When we take something seriously, we get rigid, we get tunnel vision, and we become (in some ways) indentured to it. Discordia is about tearing down walls internally as well as externally. In this decade, where there are so many conflicting messages being shouted at us, it's important to differentiate between What Matters and What Doesn't. And the crystal lesson in the center is that people probably take more stuff seriously than is healthy. Healthy for all of us. Discordia is about using flexibility and humor to cope with the dangers and paradoxes of modern living. It's about escaping the two-man con where both choices are bum, and become an active (rather than passive) character in your life's story.

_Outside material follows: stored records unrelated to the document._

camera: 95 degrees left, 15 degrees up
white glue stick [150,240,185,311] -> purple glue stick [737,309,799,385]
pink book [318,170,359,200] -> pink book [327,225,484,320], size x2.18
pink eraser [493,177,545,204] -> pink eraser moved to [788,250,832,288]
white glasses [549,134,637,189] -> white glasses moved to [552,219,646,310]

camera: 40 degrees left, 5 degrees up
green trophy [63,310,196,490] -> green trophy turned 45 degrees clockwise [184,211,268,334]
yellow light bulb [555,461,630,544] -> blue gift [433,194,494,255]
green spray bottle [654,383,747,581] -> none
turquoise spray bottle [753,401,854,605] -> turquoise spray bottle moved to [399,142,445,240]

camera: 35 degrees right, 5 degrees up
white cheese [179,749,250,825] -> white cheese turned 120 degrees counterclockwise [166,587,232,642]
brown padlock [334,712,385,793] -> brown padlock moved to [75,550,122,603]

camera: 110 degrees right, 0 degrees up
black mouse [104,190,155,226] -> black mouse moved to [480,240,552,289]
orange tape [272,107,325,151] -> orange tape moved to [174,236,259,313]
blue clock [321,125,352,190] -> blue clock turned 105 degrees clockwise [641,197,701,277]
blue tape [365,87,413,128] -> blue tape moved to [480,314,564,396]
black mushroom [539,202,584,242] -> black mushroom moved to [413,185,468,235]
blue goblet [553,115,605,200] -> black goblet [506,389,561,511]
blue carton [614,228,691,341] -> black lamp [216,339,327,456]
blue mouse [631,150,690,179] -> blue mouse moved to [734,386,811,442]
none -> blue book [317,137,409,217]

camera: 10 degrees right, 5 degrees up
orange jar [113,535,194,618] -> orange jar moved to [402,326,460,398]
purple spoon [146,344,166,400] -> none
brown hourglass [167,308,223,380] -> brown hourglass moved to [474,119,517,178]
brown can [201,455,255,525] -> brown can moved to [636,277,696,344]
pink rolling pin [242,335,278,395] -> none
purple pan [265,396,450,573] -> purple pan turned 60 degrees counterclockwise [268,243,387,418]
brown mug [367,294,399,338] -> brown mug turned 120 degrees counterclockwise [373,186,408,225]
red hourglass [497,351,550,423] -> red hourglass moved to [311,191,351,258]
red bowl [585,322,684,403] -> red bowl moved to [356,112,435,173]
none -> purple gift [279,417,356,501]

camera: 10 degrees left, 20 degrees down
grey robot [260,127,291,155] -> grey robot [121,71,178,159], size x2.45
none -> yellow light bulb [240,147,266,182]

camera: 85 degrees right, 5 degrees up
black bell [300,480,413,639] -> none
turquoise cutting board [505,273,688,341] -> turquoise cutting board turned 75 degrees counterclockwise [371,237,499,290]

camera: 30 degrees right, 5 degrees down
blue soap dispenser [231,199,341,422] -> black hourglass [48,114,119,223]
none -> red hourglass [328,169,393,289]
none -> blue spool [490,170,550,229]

I think this is the most interesting and confusing period of history to date. Historians will struggle to understand what it was like to live in the 21st century. The Bureaucracy is getting bigger and bigger, and sicker and sicker. There is a great cultural demand for agents of change who will challenge the existing order and suggest that something better will follow. The heroes of our day are the people who are kinetic enough to weave a new tapestry from this threaded culture, and not get weighed down by the dross of the human condition. I'm not interested in the next logical step, I'm interested in that cool stuff that's totally off the beaten path. This is the modern Discordian's role, to exist outside of binary choices, to make objection and change part of the hegemony, and to enjoy oneself despite our programming. We are the silver lining to the cultural cabbage patch. This is not just a society of robots, and we are evidence of it.
Personally, I don't see Eris as a Goddess in the same outdated way that the Christians or Jews or Ancient Greeks think of Gods. She's not some force in the sky, regulating the world by will. You can't communicate with her through prayer. Personally, I see Eris as a force similar to the internet, similar to the spirit of protest, similar to hair metal. She's not the force, but the attitude through which Bureaucracy is transcended into Aftermath. She is the feeling of finding freedom rather than formula. She is the punchline at the end of a decade long shaggy dog joke. And in that I think she has more to offer than the sepulcher and bureaucratic tangle of other contemporary edifices like religions and ideologies and static.
So if you ask me, the Principia is 49 or 50 years old, and it's more relevant than ever.